Lo interesante es saber qué hace cada color en tu espacio.
1. Marrón chocolate: calidez y sofisticación
El marrón vuelve con fuerza al interiorismo y el chocolate es uno de los tonos que mejor representa este cambio.
Es una gama sobria, con carácter y, cuando se utiliza en tonos profundos, puede aportar un punto sofisticado a la decoración.
Pero hay una diferencia importante entre utilizarlo porque está de moda y saber dónde funciona.
En un salón amplio, un comedor o un dormitorio puede crear una sensación envolvente y cálida. En una estancia pequeña y con poca luz natural, utilizar un marrón muy oscuro en todas las paredes puede hacer que el espacio se perciba más cerrado.
Por eso muchas veces funciona mejor combinado con tonos claros, beiges, maderas naturales o textiles suaves.
Y aquí aparece una de las claves del interiorismo: el color nunca trabaja solo.
También trabajan con él la luz, los materiales, las proporciones y el resto de elementos de la habitación.

2. Verde salvia y verdes maduros: calma para la casa
El verde tiene algo especial.
Es un color tranquilo que puede favorecer la concentración, por eso resulta especialmente apropiado para zonas de estudio o espacios en los que buscamos cierta sensación de calma.
Pero no todos los verdes producen el mismo efecto.
Los verdes maduros, como el salvia o el oliva, resultan más reposados que los verdes brillantes. Esa diferencia puede cambiar completamente la atmósfera de una habitación.
No es casualidad que los verdes sigan ganando protagonismo en las tendencias de color de 2026. Behr, por ejemplo, ha elegido Hidden Gem, un verde jade ahumado, como su Color of the Year 2026.
En Madrid puede funcionar especialmente bien cuando queremos introducir color sin que la vivienda pierda serenidad.
Y no hace falta pintar toda la casa.
Un estudio, una pared del salón, un dormitorio o incluso un recibidor pueden ser suficientes.

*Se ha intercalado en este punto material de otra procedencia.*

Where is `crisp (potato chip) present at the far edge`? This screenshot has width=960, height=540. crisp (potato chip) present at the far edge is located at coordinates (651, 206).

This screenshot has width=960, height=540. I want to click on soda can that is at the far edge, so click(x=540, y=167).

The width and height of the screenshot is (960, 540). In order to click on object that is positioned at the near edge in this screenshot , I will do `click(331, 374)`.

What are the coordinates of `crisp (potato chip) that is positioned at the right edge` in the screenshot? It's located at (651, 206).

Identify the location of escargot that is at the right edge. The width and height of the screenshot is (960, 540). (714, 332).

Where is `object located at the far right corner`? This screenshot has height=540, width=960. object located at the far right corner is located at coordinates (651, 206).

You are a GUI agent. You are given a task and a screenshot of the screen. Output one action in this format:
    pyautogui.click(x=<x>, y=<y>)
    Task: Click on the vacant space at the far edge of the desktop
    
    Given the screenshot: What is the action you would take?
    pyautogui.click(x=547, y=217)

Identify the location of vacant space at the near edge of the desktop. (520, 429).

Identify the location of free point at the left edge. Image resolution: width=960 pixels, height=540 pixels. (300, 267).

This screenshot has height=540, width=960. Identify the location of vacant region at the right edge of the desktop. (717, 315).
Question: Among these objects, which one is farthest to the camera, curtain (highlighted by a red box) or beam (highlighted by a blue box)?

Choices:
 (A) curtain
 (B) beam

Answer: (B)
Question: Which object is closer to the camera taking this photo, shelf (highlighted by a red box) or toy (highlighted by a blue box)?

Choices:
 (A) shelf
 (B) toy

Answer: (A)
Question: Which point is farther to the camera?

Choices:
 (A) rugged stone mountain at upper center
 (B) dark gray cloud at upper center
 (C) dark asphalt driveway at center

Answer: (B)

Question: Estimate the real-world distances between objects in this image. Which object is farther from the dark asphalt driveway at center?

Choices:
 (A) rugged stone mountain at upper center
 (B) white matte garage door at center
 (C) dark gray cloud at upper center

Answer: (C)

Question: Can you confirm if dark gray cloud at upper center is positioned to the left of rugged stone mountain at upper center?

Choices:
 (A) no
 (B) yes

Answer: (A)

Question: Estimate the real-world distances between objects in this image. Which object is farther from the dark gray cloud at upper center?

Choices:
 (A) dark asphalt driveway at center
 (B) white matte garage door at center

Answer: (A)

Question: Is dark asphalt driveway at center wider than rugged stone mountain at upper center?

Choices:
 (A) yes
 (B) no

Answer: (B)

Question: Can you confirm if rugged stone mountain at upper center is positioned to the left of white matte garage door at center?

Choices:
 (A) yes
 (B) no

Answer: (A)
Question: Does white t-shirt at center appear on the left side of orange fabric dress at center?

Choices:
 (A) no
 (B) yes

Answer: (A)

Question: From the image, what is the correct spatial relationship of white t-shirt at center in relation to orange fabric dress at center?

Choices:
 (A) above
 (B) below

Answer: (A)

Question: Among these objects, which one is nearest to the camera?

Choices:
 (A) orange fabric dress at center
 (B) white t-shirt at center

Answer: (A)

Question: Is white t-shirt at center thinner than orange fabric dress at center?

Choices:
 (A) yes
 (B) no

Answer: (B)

3. Vino y burdeos: cuando quieres que una habitación tenga carácter
El rojo no pasa precisamente desapercibido.
Dentro de su gama, los granates y los tonos vino son colores osados, dominantes y provocadores. En versiones profundas, además, pueden aportar mucha sofisticación.
Por eso no los elegiría simplemente porque son tendencia.
Los elegiría cuando quiero que una estancia tenga presencia.
Hay además un efecto espacial muy interesante: los colores fuertes y cálidos, como el vino o el burdeos, pueden producir una sensación visual de avance. Es decir, la superficie coloreada parece acercarse.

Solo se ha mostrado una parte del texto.